Conventional wisdom, propagated repeatedly by the media, is that once damaged, distorted or deviant, you stay that way. This was also very much the doctrine of our late-19th century forbears in psychiatry. More recently, healthy antidotes to this pessimistic nihilism have come, for adults, from George Brown's work on protective factors and, for children, Michael Rutter's on psychosocial resilience. Even though damaged, some people make a good lifelong adjustment.
Kerry Bluglass has not set out to write a psychiatric text but any psychiatrist will benefit from reading it. Hidden from the Holocaust contains extended interviews with 15 adults who, as Jewish children in occupied Europe, were saved from certain execution by being hidden, usually by Christians. The accounts concentrate upon their memories from childhood and then trace their subsequent lives to the present in terms of relationships, emotions, memories, work and family life. The childhood stories are terrifying but their lives since then have been extremely positive. They now, in their 70s, are all stable, creative and often humorous people. Through their employed work, charitable involvement and most of all their families, they have brought great benefit to the well-being of those around them, and through their stories they counter the destructive, prevailing pessimism of our society.
I do not want to spoil your enjoyment by telling you the stories. Suffice it to say that once into a story I could not put it down, and it followed me round into every room in the house. Kerry Bluglass wears her psychiatric persona lightly, but it is always there.

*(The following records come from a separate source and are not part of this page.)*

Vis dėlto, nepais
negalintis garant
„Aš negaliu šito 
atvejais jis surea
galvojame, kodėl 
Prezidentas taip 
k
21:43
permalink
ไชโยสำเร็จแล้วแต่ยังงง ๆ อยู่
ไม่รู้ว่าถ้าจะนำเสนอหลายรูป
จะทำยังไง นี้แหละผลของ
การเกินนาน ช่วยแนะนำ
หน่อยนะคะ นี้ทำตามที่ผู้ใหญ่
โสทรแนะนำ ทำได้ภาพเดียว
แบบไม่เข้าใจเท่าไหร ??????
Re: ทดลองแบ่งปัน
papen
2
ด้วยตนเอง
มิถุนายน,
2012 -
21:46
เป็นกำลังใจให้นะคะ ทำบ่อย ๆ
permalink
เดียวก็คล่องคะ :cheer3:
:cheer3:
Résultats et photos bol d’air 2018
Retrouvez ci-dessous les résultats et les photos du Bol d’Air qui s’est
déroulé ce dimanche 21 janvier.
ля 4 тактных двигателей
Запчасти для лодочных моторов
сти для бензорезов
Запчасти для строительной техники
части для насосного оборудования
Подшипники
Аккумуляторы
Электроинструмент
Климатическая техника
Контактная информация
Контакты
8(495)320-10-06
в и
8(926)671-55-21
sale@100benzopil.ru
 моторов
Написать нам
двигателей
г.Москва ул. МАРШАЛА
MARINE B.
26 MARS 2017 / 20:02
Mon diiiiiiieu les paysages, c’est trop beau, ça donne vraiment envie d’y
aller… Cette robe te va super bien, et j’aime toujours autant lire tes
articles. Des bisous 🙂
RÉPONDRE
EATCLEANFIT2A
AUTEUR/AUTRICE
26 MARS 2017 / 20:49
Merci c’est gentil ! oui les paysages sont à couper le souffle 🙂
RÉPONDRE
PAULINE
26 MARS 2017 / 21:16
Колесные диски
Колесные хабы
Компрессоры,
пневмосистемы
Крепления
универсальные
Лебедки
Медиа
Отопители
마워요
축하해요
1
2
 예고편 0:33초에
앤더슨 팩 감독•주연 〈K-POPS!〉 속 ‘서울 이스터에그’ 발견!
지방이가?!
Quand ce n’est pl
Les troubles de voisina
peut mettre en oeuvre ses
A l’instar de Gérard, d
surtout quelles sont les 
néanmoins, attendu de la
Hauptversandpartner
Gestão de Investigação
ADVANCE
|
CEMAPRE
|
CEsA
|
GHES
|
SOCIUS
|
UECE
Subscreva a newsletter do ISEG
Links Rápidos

The interviews themselves are insightful and skilful, and her commentary relates this group to the more general body of work on resilience.
This qualitative follow-up study emerged from the author's internationally recognised work on bereavement. At a conference in Brussels she met and made a friend of a colleague in the same area of interest. As her friend's personal story unfolded, so her own views and preconceptions concerning victims and their long-term disabilities were rectified, and from this first story, the rest of the study developed.
For the general reader this is a heart-warming account of the triumph of the human spirit. For the European citizen (including me) it is part of our history, which we must never forget. For the psychiatrist these accounts should make us think again when we are tempted to abandon our recalcitrant patients to the consequences of their heredity and early environment. One thriver wrote: ‘While it is important to remember the past, it is equally important to look forward to the future, celebrating the indomitable spirit of the Jewish people to survive. Most of us who survived have endeavoured to lead as full a life as possible’.